In recent years, we’ve seen a number CEOs create problems for the companies they run with ill-timed tweets, ill-advised statements, or behavior unbecoming of their leadership roles. As was recently detailed in a terrific piece in PRNews, there are a number of considerations to make when companies determine how best to respond. Here’s a look at the seven I believe are most important.
1. Determine the severity of the sin.
There are a thousand shades of grey and every case if different, but the first question the company must ask itself is “Can the CEO regain the trust of our consumers and stakeholders?” Off color or offensive remarks made via social media are one thing (such as those made recently by Chick-fil-A’s Dan Cathy). Protecting the likes of Jerry Sandusky is another. The severity of the sin dictates whether or not to sever ties with the CEO. As such, it is the first element the company must consider.
2. Determine the IR Response.
Private companies usually have fewer audiences so there is more latitude. Public companies have an audience of shareholders to cater to, and their concerns need to be gauged and addressed by the board. That said, shareholders’ greatest concerns will likely be tied to how the company’s consumers are responding to the CEO’s gaffe. So, above all, they will want to know that the company has a sound strategy in place to restore the company’s brand to its previous state – as well that of the CEO if he or she is remaining on board.
3. Determine whether the CEO’s brand can be distanced from that of the company.
Some brands are inexorably tied to the men and women who lead them (such as Martha Stewart or Paula Deen).
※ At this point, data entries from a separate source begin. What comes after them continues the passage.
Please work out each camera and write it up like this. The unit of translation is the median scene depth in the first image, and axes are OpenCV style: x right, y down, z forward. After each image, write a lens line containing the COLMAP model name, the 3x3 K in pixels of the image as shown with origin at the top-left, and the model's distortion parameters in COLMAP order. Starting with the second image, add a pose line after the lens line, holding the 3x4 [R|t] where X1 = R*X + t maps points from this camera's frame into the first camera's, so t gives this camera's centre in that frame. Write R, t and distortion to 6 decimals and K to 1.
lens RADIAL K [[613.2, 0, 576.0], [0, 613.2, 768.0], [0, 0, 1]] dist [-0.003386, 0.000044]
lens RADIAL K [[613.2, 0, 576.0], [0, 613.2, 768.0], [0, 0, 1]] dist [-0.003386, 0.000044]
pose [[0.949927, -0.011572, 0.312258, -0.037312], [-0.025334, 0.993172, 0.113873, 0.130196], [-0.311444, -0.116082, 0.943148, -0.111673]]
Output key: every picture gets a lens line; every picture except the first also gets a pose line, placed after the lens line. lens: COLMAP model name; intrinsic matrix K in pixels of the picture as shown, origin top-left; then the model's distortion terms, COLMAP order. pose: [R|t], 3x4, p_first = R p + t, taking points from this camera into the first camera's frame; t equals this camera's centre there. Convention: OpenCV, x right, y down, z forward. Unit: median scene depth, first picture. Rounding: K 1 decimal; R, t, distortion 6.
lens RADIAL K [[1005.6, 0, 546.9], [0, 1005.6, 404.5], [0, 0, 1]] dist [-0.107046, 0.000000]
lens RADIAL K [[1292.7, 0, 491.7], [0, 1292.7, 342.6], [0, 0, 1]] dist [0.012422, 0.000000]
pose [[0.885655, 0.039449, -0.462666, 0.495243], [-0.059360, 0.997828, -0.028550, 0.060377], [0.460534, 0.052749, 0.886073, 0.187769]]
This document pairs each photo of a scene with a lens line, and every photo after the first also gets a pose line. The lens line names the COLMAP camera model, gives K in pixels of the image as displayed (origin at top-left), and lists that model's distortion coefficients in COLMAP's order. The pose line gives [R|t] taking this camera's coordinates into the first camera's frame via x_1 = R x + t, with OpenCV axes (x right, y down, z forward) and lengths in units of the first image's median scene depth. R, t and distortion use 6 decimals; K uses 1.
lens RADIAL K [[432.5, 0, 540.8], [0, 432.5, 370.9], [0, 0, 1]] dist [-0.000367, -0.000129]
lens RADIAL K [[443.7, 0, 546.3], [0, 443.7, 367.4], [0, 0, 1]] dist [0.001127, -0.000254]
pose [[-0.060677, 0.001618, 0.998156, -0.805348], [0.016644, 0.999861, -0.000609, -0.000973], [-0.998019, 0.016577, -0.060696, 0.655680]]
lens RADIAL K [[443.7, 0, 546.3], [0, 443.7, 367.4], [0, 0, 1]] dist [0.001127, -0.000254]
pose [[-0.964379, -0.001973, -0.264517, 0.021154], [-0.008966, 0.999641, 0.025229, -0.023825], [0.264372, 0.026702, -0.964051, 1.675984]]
Others are not (such as HP’s Mark Hurd or Yahoo’s Marissa Mayer). If the two can be reasonably separated, they should be via statements that the sin does not reflect the company’s values. If they can’t, a much more aggressive response is necessary.
4. Determine how the sin relates to the company’s brand and marketplace.
While the DOMA comments made by Chick-fil-A CEO Dan Cathy were certainly offensive to some, a significant number of the company’s customers likely felt the same way (as evidenced by spikes in sales). At the same time, do you think that most of Martha Stewart’s fans really cared that she lied to the SEC? Remember that the same sin can be judged differently by different audiences. As such, gauging how the CEOs misstep relates to the company’s brand, marketplace, and target demographics is an absolute imperative when formulating a response strategy.
5. Determine how the sin’s timing affects its impact.
A number of CEOs have survived sexually related scandals. But when Restoration Hardware CEO Gary Friedman faced his, it was on the eve of his company’s IPO. That left the board no choice but to show him the door, despite the fact that Friedman had built the company into what it was. Timing is everything – and sometimes demands a more aggressive response than would normally be called for.
6. Determine the cost/benefit of sticking with an embattled CEO.
Sometimes, a CEO is so visionary and essential to success that the company can afford to take the temporary reputational hit that comes with standing by him or her. That wasn’t the case for HP’s Mark Hurd. Nor was it the case when the Food Network parted ways with Paula Deen. When the harsh spotlight fell on Martha Stewart, however, it was a different matter entirely.
7. How much goodwill resides in the CEO’s trust bank?
Has the CEO built up enough credibility and trust to be given the benefit of the doubt for one misstep? Investors didn’t revolt against Warren Buffett when he backed higher taxes on the rich because Buffett was the one that made them rich in the first place. That meant Berkshire Hathaway didn’t need to respond to the comments at all – even though others would have a tough time stonewalling in the same situation.